Federal panel hands Taseko extensive ‘deficiency statement’ related to New Prosperity mine
Tuesday, December 18, 2012
Vancouver Sun
Company owes almost $300,000 from last mining proposal
Taseko Mines owes almost $300,000 and must answer a slew of questions from the Canadian Environmental Assessment Agency in connection with its planned $1.1-billion gold-copper mine in the Chilcotin.
The Vancouver-based company owes an outstanding $282,386 from its $1.6-million federal bill for conducting the first environmental assessment on its Prosperity mine proposal, agency spokeswoman Lucille Jamault said from Ottawa.
“The agency is in discussions with Taseko Mines with a view to obtain payment for the outstanding balance,” she said. It has the “authority to charge interest on outstanding balances; however, at this time, interest charges have not been added to the amount owing.”

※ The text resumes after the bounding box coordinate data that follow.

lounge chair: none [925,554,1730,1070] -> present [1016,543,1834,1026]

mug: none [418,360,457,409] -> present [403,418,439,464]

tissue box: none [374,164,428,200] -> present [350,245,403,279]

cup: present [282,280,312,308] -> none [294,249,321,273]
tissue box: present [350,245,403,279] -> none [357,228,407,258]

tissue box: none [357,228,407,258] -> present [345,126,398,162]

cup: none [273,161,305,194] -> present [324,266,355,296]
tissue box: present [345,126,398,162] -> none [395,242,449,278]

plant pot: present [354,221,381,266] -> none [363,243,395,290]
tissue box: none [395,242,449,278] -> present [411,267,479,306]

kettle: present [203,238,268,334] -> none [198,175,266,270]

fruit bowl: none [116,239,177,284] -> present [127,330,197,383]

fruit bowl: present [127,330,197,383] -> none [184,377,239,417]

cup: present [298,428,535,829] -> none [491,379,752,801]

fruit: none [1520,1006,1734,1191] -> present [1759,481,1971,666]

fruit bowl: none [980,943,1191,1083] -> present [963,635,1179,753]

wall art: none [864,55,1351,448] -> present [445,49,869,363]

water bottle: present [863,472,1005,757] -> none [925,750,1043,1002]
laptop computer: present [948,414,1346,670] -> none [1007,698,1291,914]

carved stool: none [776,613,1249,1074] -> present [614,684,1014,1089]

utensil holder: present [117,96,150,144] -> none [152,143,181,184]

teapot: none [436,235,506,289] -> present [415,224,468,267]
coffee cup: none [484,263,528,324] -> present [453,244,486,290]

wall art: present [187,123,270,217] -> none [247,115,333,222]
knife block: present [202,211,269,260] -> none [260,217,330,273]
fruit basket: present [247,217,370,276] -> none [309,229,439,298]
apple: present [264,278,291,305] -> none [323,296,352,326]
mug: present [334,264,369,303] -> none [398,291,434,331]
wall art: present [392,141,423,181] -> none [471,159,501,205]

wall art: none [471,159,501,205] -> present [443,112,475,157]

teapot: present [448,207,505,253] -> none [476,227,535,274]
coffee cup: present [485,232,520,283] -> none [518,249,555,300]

The company’s original plan, which would have drained Fish Lake and stored waste rock and dirt on the dry lake bed, was rejected in 2010 by a federal panel due to “significant adverse environmental effects on fish and fish habitat, on navigation, on the current use of lands and resources for traditional purposes by first nations,” as well as adverse cumulative effects on grizzly bears in the south Chilcotin.
The B.C. Environmental Assessment Office had given the green light to the mine.
Taseko’s revised proposal — New Prosperity — is in the midst of a new environmental review process.
The Sun reported last month that the federal panel had discovered a “major deficiency” in Taseko’s environmental-impact statement filed Sept. 26 and wants to know the impact of the proposed mine “in combination with other past, present or reasonably foreseeable projects or activities” before the environmental assessment process advances.
New additional documents — a 77-page “deficiency statement” — posted on the agency’s website list a slew of additional questions that also must be resolved in a “complete and timely manner,” panel chairman Bill Ross wrote in a letter to Taseko.
Brian Battison, vice-president of corporate affairs for Taseko, said in response Monday it is a “normal routine course of business” for review panels to issue requests for further information on complex environmental-impact statements.
“They don’t look difficult to answer,” he said. “We’re beavering away on them now. I don’t see anything that requires additional study or field work. It’s more a matter of clarifying the material already there.”
As for outstanding funds owed to cover costs incurred by the federal panel during the first review, Battison said it would be paid in due course. “It’s expensive,” he noted. “We’ve paid a lot of it off. There is no deadline that we’ve been aware of. We’ll pay as we can and as we’re doing.”
The panel seeks more information, in part, on:
A draft habitat compensation plan, mitigation measures, and effects related to rare plants, ecological communities of conservation concern, species at risk, and grizzly bear core habitat.
The health effects of the project, including noise, light and dust, on workers, people visiting the area for recreation, and on aboriginal people making traditional use of the area.
Potential effects of increased hunting associated with development of the mine.
Fisheries values and fish habitat in Little Fish Lake.
Loss of old forest along the mine’s 125-kilometre transmission line,
Potential effects of disturbance of arsenic-bearing soils on air and water quality, fish, vegetation, wildlife and human health.
Operation of a water-treatment facility.
New Prosperity, located about 125 kilometres southwest of Williams Lake, would have an estimated average annual production of 108 million pounds of copper and 247,000 ounces of gold production over a 20-year mine life.
Taseko also owns 75 per cent of Gibraltar Mine, the second largest open-pit copper-molybdenum mine in Canada, located about 60 kilometres north of Williams Lake.
Photo: The site of Taseko’s controversial New Prosperity Mine project.